Your assignment:
For the listing below, show each line that includes the string "thermal".

Recorded data:

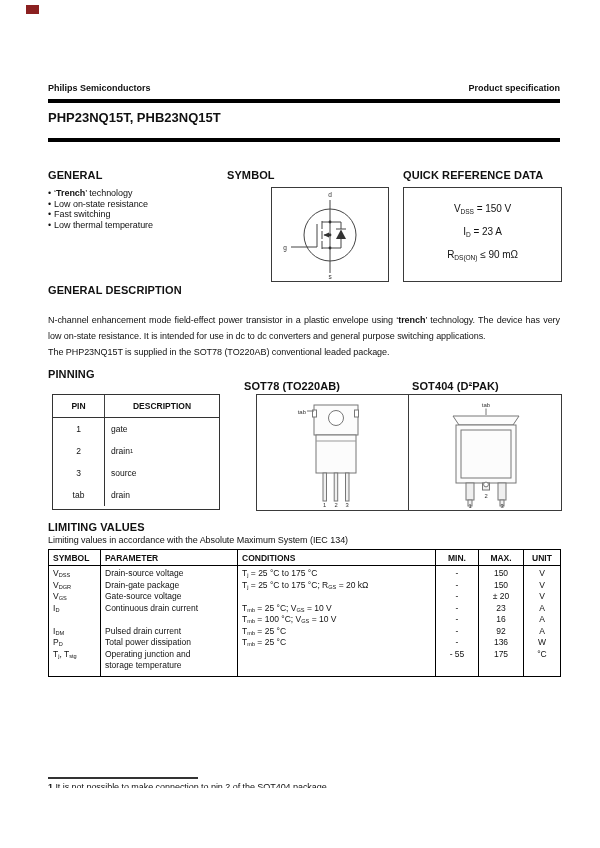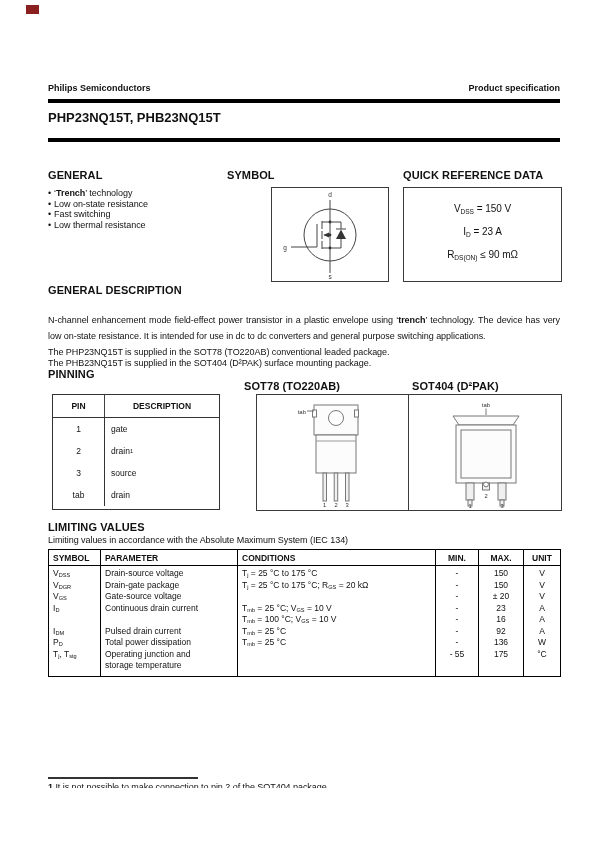--- a/index.html
+++ b/index.html
@@ -96,21 +96,21 @@
       <li>
         <span class="blt">•</span>
         <span>Low on-state resistance</span>
       </li>
       <li>
         <span class="blt">•</span>
         <span>Fast switching</span>
       </li>
       <li>
         <span class="blt">•</span>
-        <span>Low thermal resistance</span>
+        <span>Low thermal temperature</span>
       </li>
     </ul>
 
   <h3 class="h-sec" style="left:227px;top:169px">SYMBOL</h3>
   <div class="frame symbol-box">
     <svg width="115" height="92" viewBox="0 0 115 92">
       <g fill="none" stroke="#444" stroke-width="1">
         <circle cx="58" cy="47" r="26"></circle>
         <line x1="58" y1="12" x2="58" y2="34"></line>
         <line x1="58" y1="60" x2="58" y2="85"></line>
@@ -143,21 +143,20 @@
   <h3 class="h-sec" style="left:403px;top:169px">QUICK REFERENCE DATA</h3>
   <div class="frame qrd-box" id="qrd-lines">
       <div class="qrd-line">V<sub>DSS</sub> = 150 V</div>
       <div class="qrd-line">I<sub>D</sub> = 23 A</div>
       <div class="qrd-line">R<sub>DS(ON)</sub> ≤ 90 mΩ</div>
     </div>
 
   <h3 class="h-sec gd-h">GENERAL DESCRIPTION</h3>
   <p class="gd-p" style="top:312px">N-channel enhancement mode field-effect power transistor in a plastic envelope using ‘<b>trench</b>’ technology. The device has very low on-state resistance. It is intended for use in dc to dc converters and general purpose switching applications.</p>
   <p class="gd-p gd-p2" style="top:344px">The PHP23NQ15T is supplied in the SOT78 (TO220AB) conventional leaded package.</p>
-  <p class="gd-p gd-p2" style="top:355px">The PHB23NQ15T is supplied in the SOT404 (D²PAK) surface mounting package.</p>
 
   <h3 class="h-sec" style="left:48px;top:368px">PINNING</h3>
   <div class="pin-table">
     <div class="pin-head">
       <span>PIN</span>
       <span>DESCRIPTION</span>
     </div>
     <div id="pin-rows">
         <div class="pin-row">
           <div class="pc1">1</div>

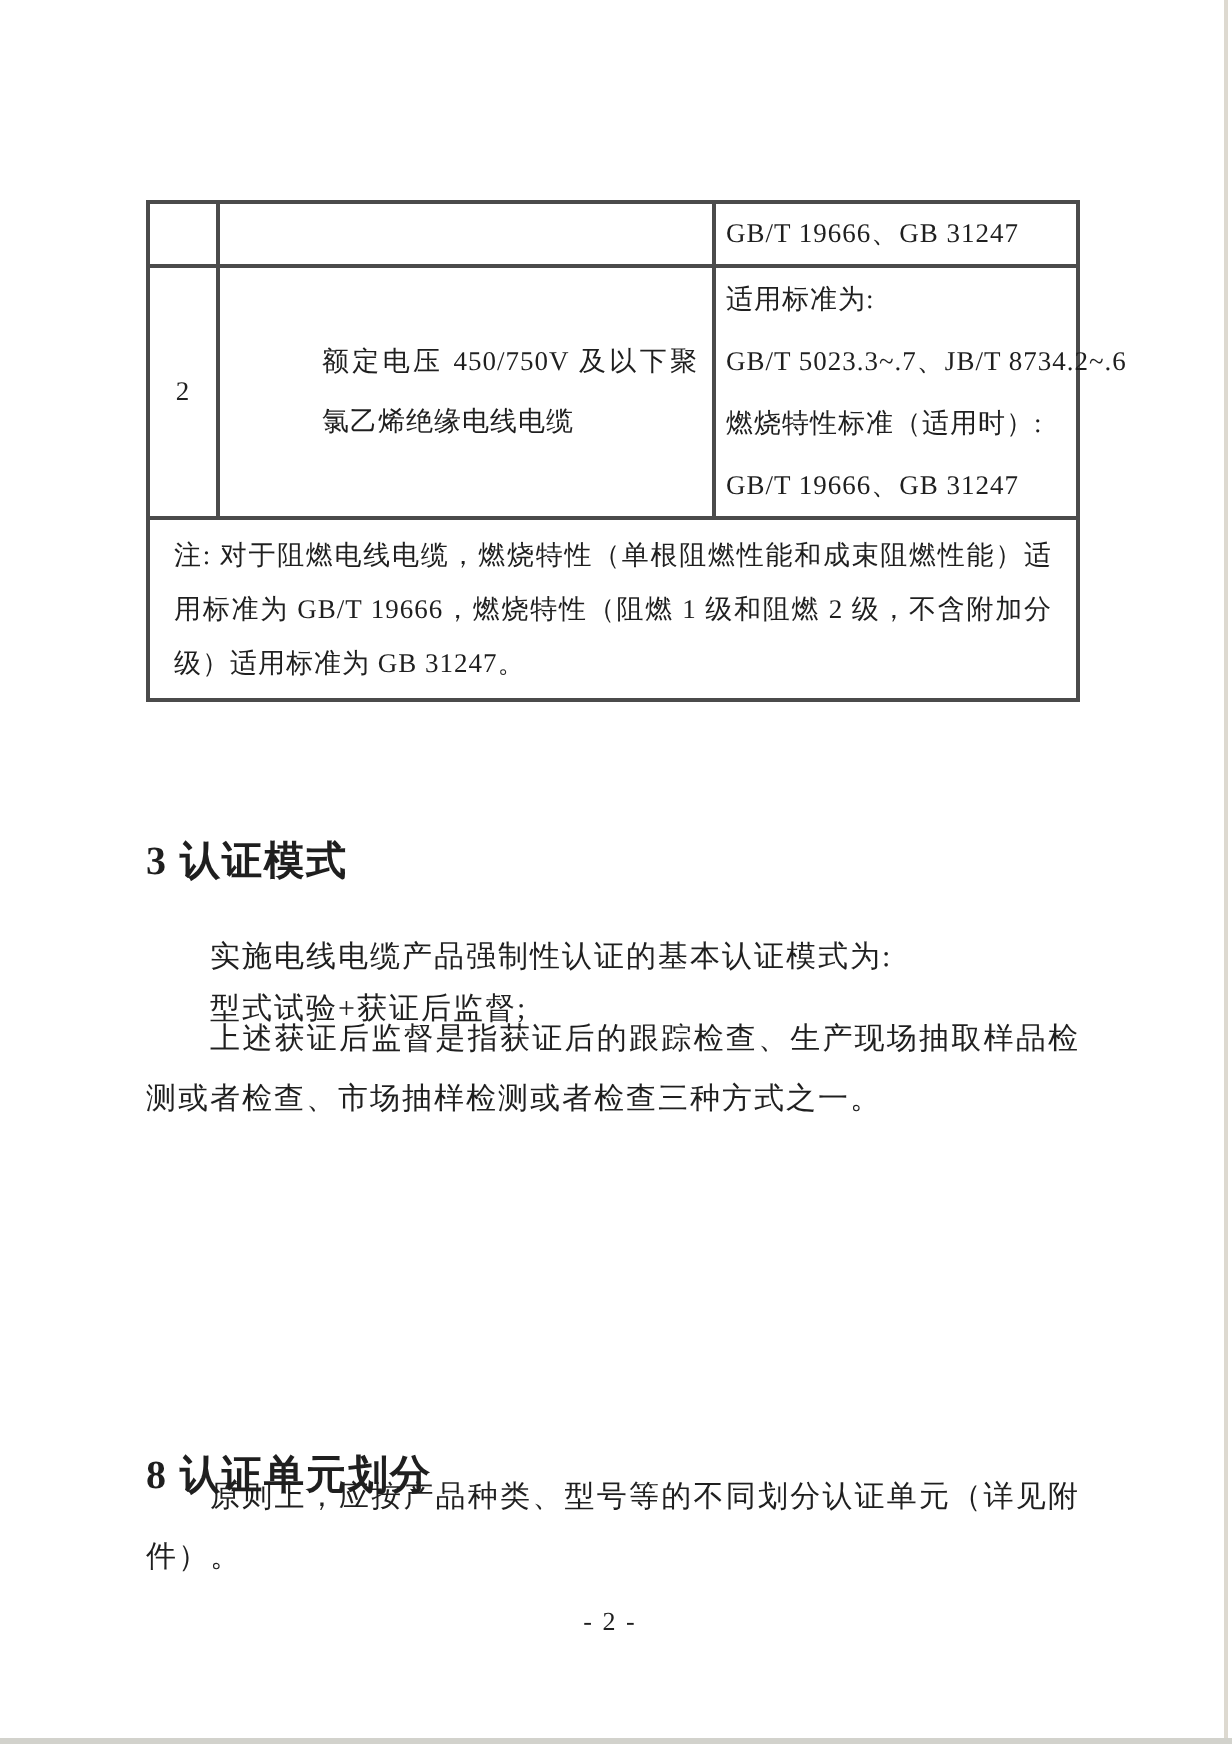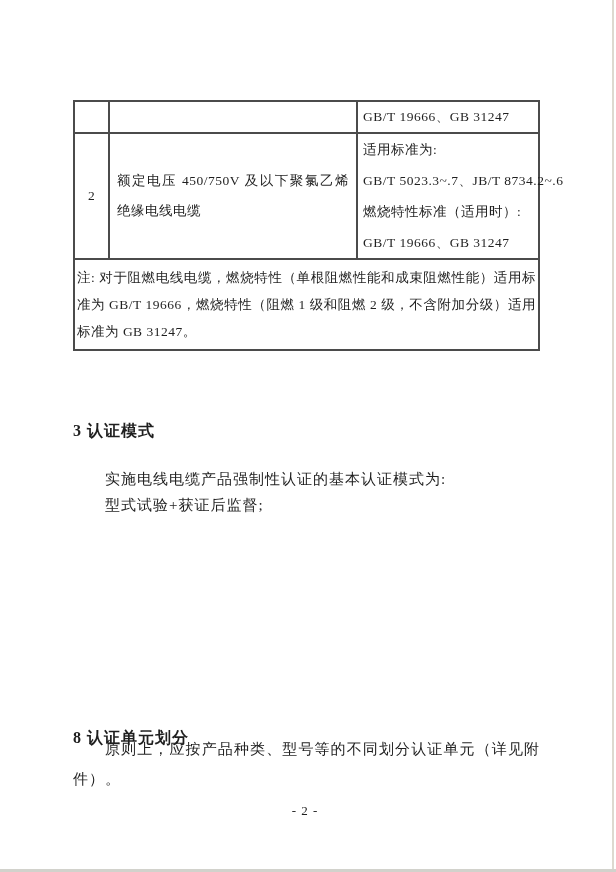--- a/index.html
+++ b/index.html
@@ -45,27 +45,28 @@
   .col-num  { width: 35px;  text-align: center; }
   .col-prod { width: 248px; }
   .col-std  { width: 182px; }
   .row-cont td { height: 32px; }
   .row-main td { height: 124px; }
   .cell-prod-inner {
     padding: 0 7px;
     line-height: 30px;
     text-align: justify;
     text-justify: inter-character;
+    margin-left: 44px;
   }
   .cell-std-inner { padding: 0 5px; }
   .std-line { line-height: 31px; white-space: nowrap; }
   .row-cont .std-line { line-height: 16px; }
   .note-row td {
     height: 63px;
-    padding: 4px 2px;
+    padding: 4px 12px;
     line-height: 27px;
     text-align: justify;
     text-justify: inter-character;
     vertical-align: middle;
   }
 
   
   .para {
     position: absolute;
     left: 73px;
@@ -74,21 +75,21 @@
     line-height: 30px;
     letter-spacing: 1px;
     text-align: justify;
     text-justify: inter-character;
   }
   .indent { text-indent: 32px; }
   .heading {
     position: absolute;
     left: 73px;
     width: 467px;
-    font-size: 16px;
+    font-size: 20px;
     font-weight: bold;
     letter-spacing: 1px;
     line-height: 20px;
   }
   .pagenum {
     position: absolute;
     left: 73px; top: 803px;
     width: 464px;
     text-align: center;
     font-size: 13px;
@@ -137,20 +138,21 @@
     <tr class="note-row">
       <td colspan="3">注: 对于阻燃电线电缆，燃烧特性（单根阻燃性能和成束阻燃性能）适用标准为 GB/T 19666，燃烧特性（阻燃 1 级和阻燃 2 级，不含附加分级）适用标准为 GB 31247。</td>
     </tr>
   </tbody>
     </table>
 
 
   <div class="heading h-sec3">3 认证模式</div>
   <div class="para indent p-s3-1">实施电线电缆产品强制性认证的基本认证模式为:</div>
   <div class="para indent p-s3-2">型式试验+获证后监督;</div>
+  <div class="para indent p-s3-3">上述获证后监督是指获证后的跟踪检查、生产现场抽取样品检测或者检查、市场抽样检测或者检查三种方式之一。</div>
 
   <div class="heading h-sec4">8 认证单元划分</div>
   <div class="para indent p-s4-1">原则上，应按产品种类、型号等的不同划分认证单元（详见附件）。</div>
 
   <div class="pagenum">- 2 -</div>
 
   <div class="edge-right"></div>
   <div class="edge-bottom"></div>
 </div>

Your solution:
-        <span>Low thermal resistance</span>
+        <span>Low thermal temperature</span>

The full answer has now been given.